Collected data entries

------------------------

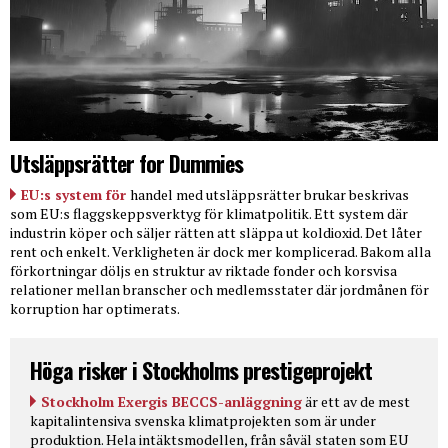
Utsläppsrätter for Dummies
EU:s system för
handel med utsläppsrätter brukar beskrivas
som EU:s flaggskeppsverktyg för klimatpolitik. Ett system där
industrin köper och säljer rätten att släppa ut koldioxid. Det låter
rent och enkelt. Verkligheten är dock mer komplicerad. Bakom alla
förkortningar döljs en struktur av riktade fonder och korsvisa
relationer mellan branscher och medlemsstater där jordmånen för
korruption har optimerats.
Höga risker i Stockholms prestigeprojekt
Stockholm Exergis BECCS-anläggning
är ett av de mest
kapitalintensiva svenska klimatprojekten som är under
produktion. Hela intäktsmodellen, från såväl staten som EU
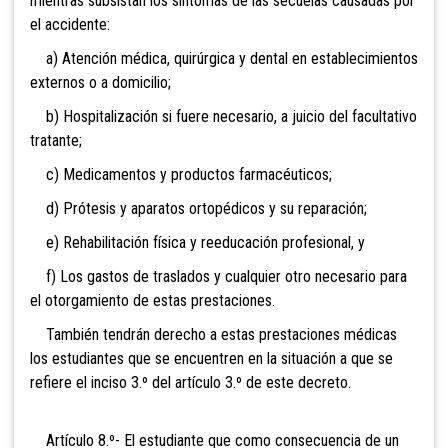
mientras subsistan los síntomas de las secuelas causadas por
el accidente:
a) Atención médica, quirúrgica y dental en establecimientos
externos o a domicilio;
b) Hospitalización si fuere necesario, a juicio del facultativo
tratante;
c) Medicamentos y productos farmacéuticos;
d) Prótesis y aparatos ortopédicos y su reparación;
e) Rehabilitación física y reeducación profesional, y
f) Los gastos de traslados y cualquier otro necesario para
el otorgamiento de estas prestaciones.
También tendrán derecho a estas prestaciones médicas
los estudiantes que se encuentren en la situación a que se
refiere el inciso 3.º del artículo 3.º de este decreto.
Artículo 8.º- El estudiante que como consecuencia de un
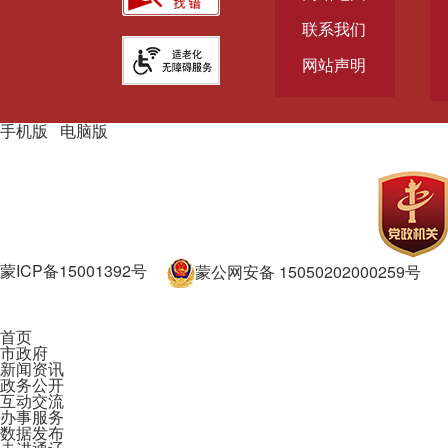
联系我们
网站声明
手机版
|
电脑版
主办单位：通辽市人民政府主办
承办单位：通辽市人民政府办
公室承办
蒙ICP备15001392号
蒙公网安备 15050202000259号
政府网站标识码：1505000002
首页
市政府
新闻资讯
政务公开
互动交流
办事服务
数据发布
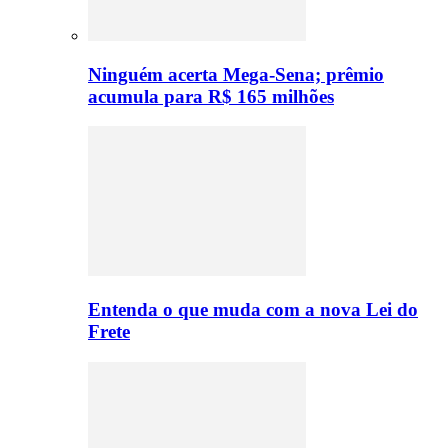
Ninguém acerta Mega-Sena; prêmio
acumula para R$ 165 milhões
Entenda o que muda com a nova Lei do
Frete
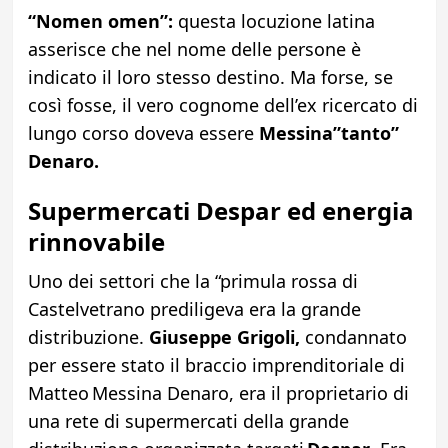
“Nomen omen”:
questa locuzione latina
asserisce che nel nome delle persone è
indicato il loro stesso destino. Ma forse, se
così fosse, il vero cognome dell’ex ricercato di
lungo corso doveva essere
Messina”tanto”
Denaro.
Supermercati Despar ed energia
rinnovabile
Uno dei settori che la “primula rossa di
Castelvetrano prediligeva era la grande
distribuzione.
Giuseppe Grigoli,
condannato
per essere stato il braccio imprenditoriale di
Matteo Messina Denaro, era il proprietario di
una rete di supermercati della grande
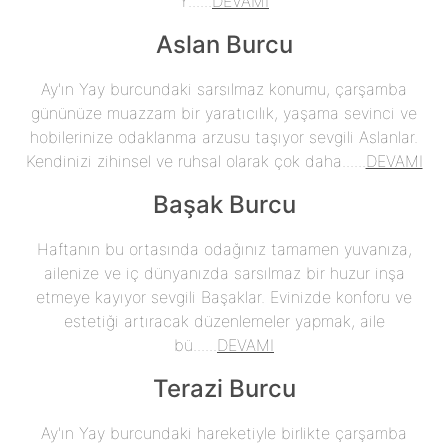
Y......
DEVAMI
Aslan Burcu
Ay'ın Yay burcundaki sarsılmaz konumu, çarşamba
gününüze muazzam bir yaratıcılık, yaşama sevinci ve
hobilerinize odaklanma arzusu taşıyor sevgili Aslanlar.
Kendinizi zihinsel ve ruhsal olarak çok daha......
DEVAMI
Başak Burcu
Haftanın bu ortasında odağınız tamamen yuvanıza,
ailenize ve iç dünyanızda sarsılmaz bir huzur inşa
etmeye kayıyor sevgili Başaklar. Evinizde konforu ve
estetiği artıracak düzenlemeler yapmak, aile
bü......
DEVAMI
Terazi Burcu
Ay'ın Yay burcundaki hareketiyle birlikte çarşamba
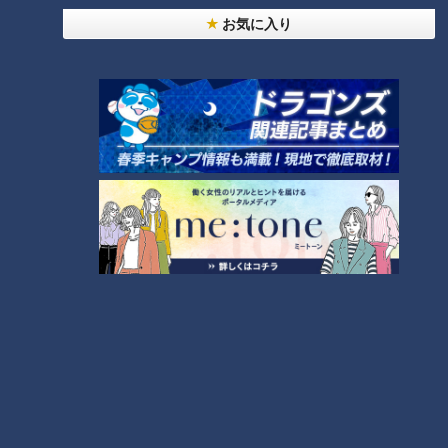
「心筋梗塞」生死の分かれ道は？…“夏の厳しい暑
お気に入り
1
さ”もきっかけに！発症前のキケンなサインと対処
法
NEW
モーニング娘。‘26井上春華がハロメンで仲良くし
たいと思っている人は？
「すごい痩せましたね！」…世界一楽なスクワッ
ト！？ダイエットのスペシャリストに学ぶ「無理な
3
くやせる方法」
大学のサークルで増える？複数のスポーツを融合さ
せた「ピックルボール」
2
「夏の脳梗塞」熱中症に似ている！？…生死の分か
れ道！経験者から学ぶ“発症時の身体の異変”
5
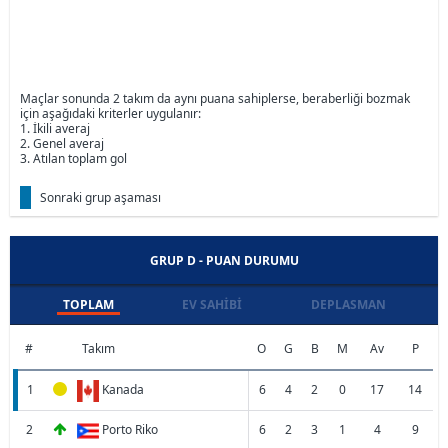
Maçlar sonunda 2 takım da aynı puana sahiplerse, beraberliği bozmak
için aşağıdaki kriterler uygulanır:
1. İkili averaj
2. Genel averaj
3. Atılan toplam gol
Sonraki grup aşaması
GRUP D - PUAN DURUMU
TOPLAM
EV SAHIBI
DEPLASMAN
#
Takım
O
G
B
M
Av
P
1
Kanada
6
4
2
0
17
14
2
Porto Riko
6
2
3
1
4
9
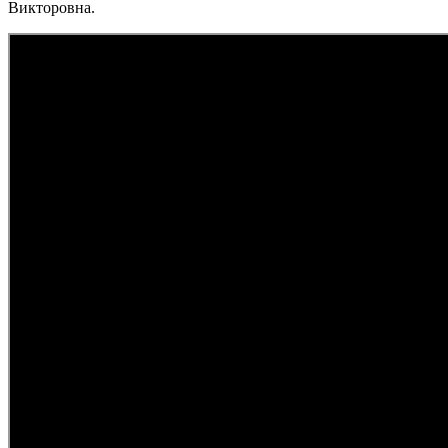
Викторовна.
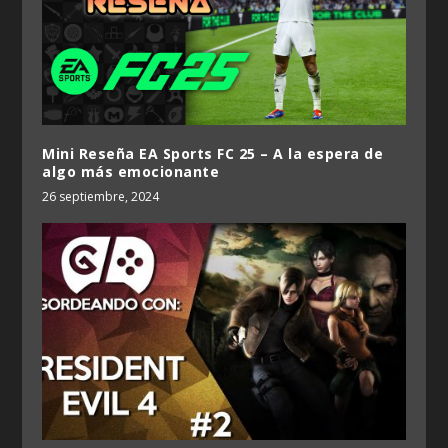
Mini Reseña EA Sports FC 25 – A la espera de
algo más emocionante
26 septiembre, 2024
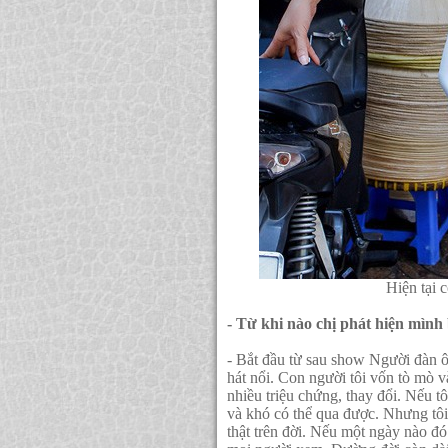
Hiện tại 
- Từ khi nào chị phát hiện mình 
- Bắt đầu từ sau show Người đàn 
hát nổi. Con người tôi vốn tò mò v
nhiều triệu chứng, thay đổi. Nếu tô
và khó có thể qua được. Nhưng tôi 
thật trên đời. Nếu một ngày nào đ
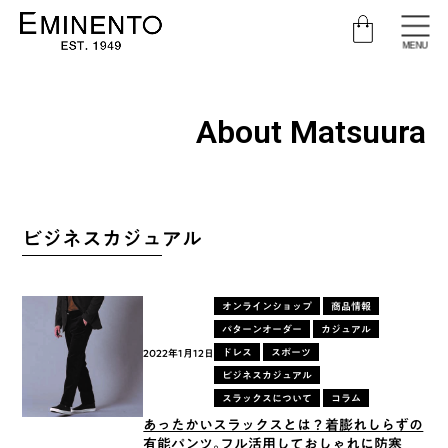
MENU
About Matsuura
ビジネスカジュアル
オンラインショップ
商品情報
パターンオーダー
カジュアル
ドレス
スポーツ
2022年1月12日
ビジネスカジュアル
スラックスについて
コラム
あったかいスラックスとは？着膨れしらずの
有能パンツ。フル活用しておしゃれに防寒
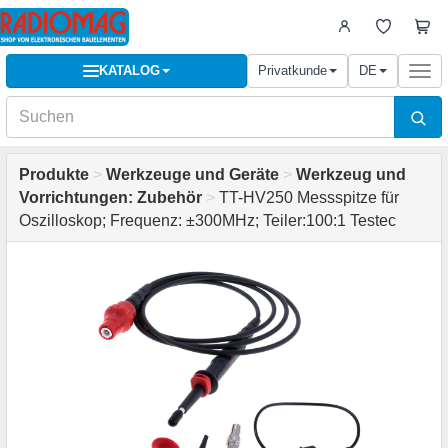
KATALOG
Privatkunde
DE
Togg
navi
Produkte
>
Werkzeuge und Geräte
>
Werkzeug und
Vorrichtungen: Zubehör
>
TT-HV250 Messspitze für
Oszilloskop; Frequenz: ±300MHz; Teiler:100:1 Testec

------------------------

(Required action)
Your reply should hold every line from the data that contains "sarsılmaz", copied in full.

(Answer section)
Ay'ın Yay burcundaki sarsılmaz konumu, çarşamba
ailenize ve iç dünyanızda sarsılmaz bir huzur inşa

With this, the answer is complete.